Clouds and water vapor are an integral component of the Earth’s radiation budget as they modulate the shortwave and longwave radiation at variety of spatial and temporal scales. The radiative impacts of clouds and water vapor are poorly represented in Earth System Model (ESM) used for predicting the future climate, thereby leading to model errors.

Characterizing the effect of water vapor and clouds on radiative fluxes is an important step to understand the long-term impact of clouds on climate. Clouds affect incoming and outgoing radiation through their macro-physical and micro-physical properties. They regulate how much radiation reaches the surface by reflecting solar radiation and emitting longwave radiation. Besides the surface effects, there is a complex interaction in the boundary layer that involves the exchange of radiation between the cloud top and the free troposphere and cloud top and the surface layer. For example, low-level marine clouds reflect much greater amount of solar radiation back to space as compared to the ocean surface, thereby cooling the Earth’s surface during their presence. On the other hand, cirrus clouds can have heating or warming effect depending on the season and location.

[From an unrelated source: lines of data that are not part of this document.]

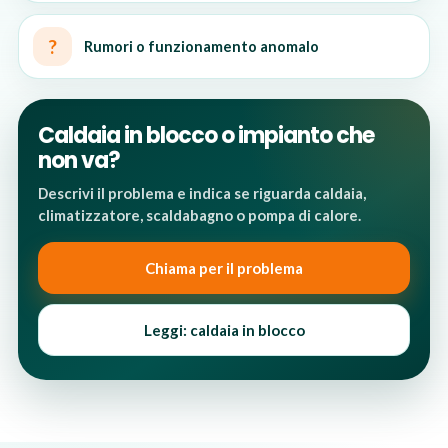
?
Rumori o funzionamento anomalo
Caldaia in blocco o impianto che
non va?
Descrivi il problema e indica se riguarda caldaia,
climatizzatore, scaldabagno o pompa di calore.
Chiama per il problema
Leggi: caldaia in blocco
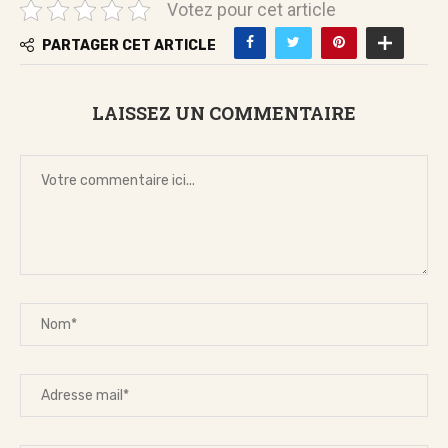
Votez pour cet article
PARTAGER CET ARTICLE
LAISSEZ UN COMMENTAIRE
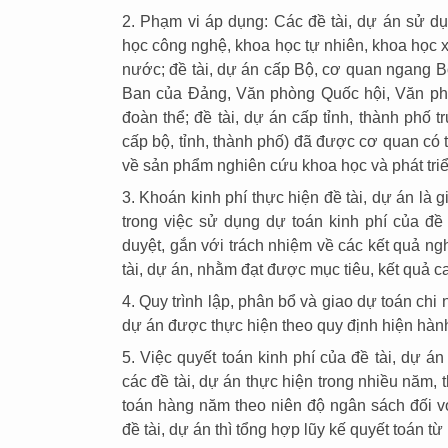
2. Phạm vi áp dụng: Các đề tài, dự án sử d
học công nghệ, khoa học tự nhiên, khoa học x
nước; đề tài, dự án cấp Bộ, cơ quan ngang B
Ban của Đảng, Văn phòng Quốc hội, Văn ph
đoàn thể; đề tài, dự án cấp tỉnh, thành phố t
cấp bộ, tỉnh, thành phố) đã được cơ quan có 
về sản phẩm nghiên cứu khoa học và phát triể
3. Khoán kinh phí thực hiện đề tài, dự án là 
trong việc sử dụng dự toán kinh phí của đ
duyệt, gắn với trách nhiệm về các kết quả ng
tài, dự án, nhằm đạt được mục tiêu, kết quả c
4. Quy trình lập, phân bổ và giao dự toán chi 
dự án được thực hiện theo quy định hiện hà
5. Việc quyết toán kinh phí của đề tài, dự á
các đề tài, dự án thực hiện trong nhiều năm, t
toán hàng năm theo niên độ ngân sách đối với
đề tài, dự án thì tổng hợp lũy kế quyết toán 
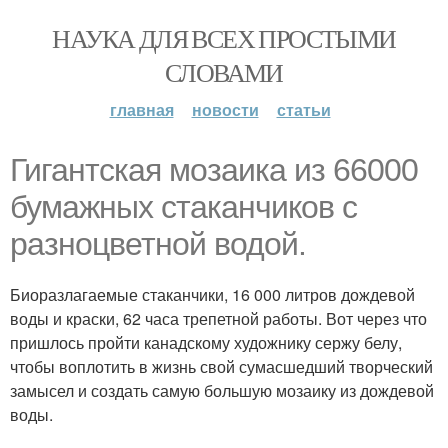
НАУКА ДЛЯ ВСЕХ ПРОСТЫМИ
СЛОВАМИ
главная
новости
статьи
Гигантская мозаика из 66000
бумажных стаканчиков с
разноцветной водой.
Биоразлагаемые стаканчики, 16 000 литров дождевой
воды и краски, 62 часа трепетной работы. Вот через что
пришлось пройти канадскому художнику сержу белу,
чтобы воплотить в жизнь свой сумасшедший творческий
замысел и создать самую большую мозаику из дождевой
воды.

In this work we calculate longwave and shortwave fluxes from 7 years of data collected at the Eastern North Atlantic (ENA) site. The observed and retrieved profiles of atmospheric vapor, temperature, clouds, and drizzle properties are used as an input to the Rapid Radiative Transfer Model (RRTM). Profiles of radiative fluxes between the surface and the Top of the Atmosphere (TOA) are calculated at a 1-minute temporal and 50 m vertical resolution. The radiative flux profiles are averaged to hourly timescale for further analysis. The RRTM calculated downwelling fluxes at the surface are compared to surface observations made at the site. Uncertainties in the input parameters (observations and retrievals) that affect RRTM flux calculations are examined with particular attention to the impact of cirrus clouds on the TOA fluxes. Uncertainties in the retrieved cloud and drizzle liquid water path also have an effect on the calculated fluxes and are examined.

After quantifying uncertainties, we estimate the annual and diurnal cycles of cloud radiative forcing at the TOA and at the surface and presents a climatology of cloud top radiative cooling at the site. Because of the variety of conditions experienced at the site, the analysis provides a quantification of the regional cloud conditions affecting radiation in the Eastern North Atlantic.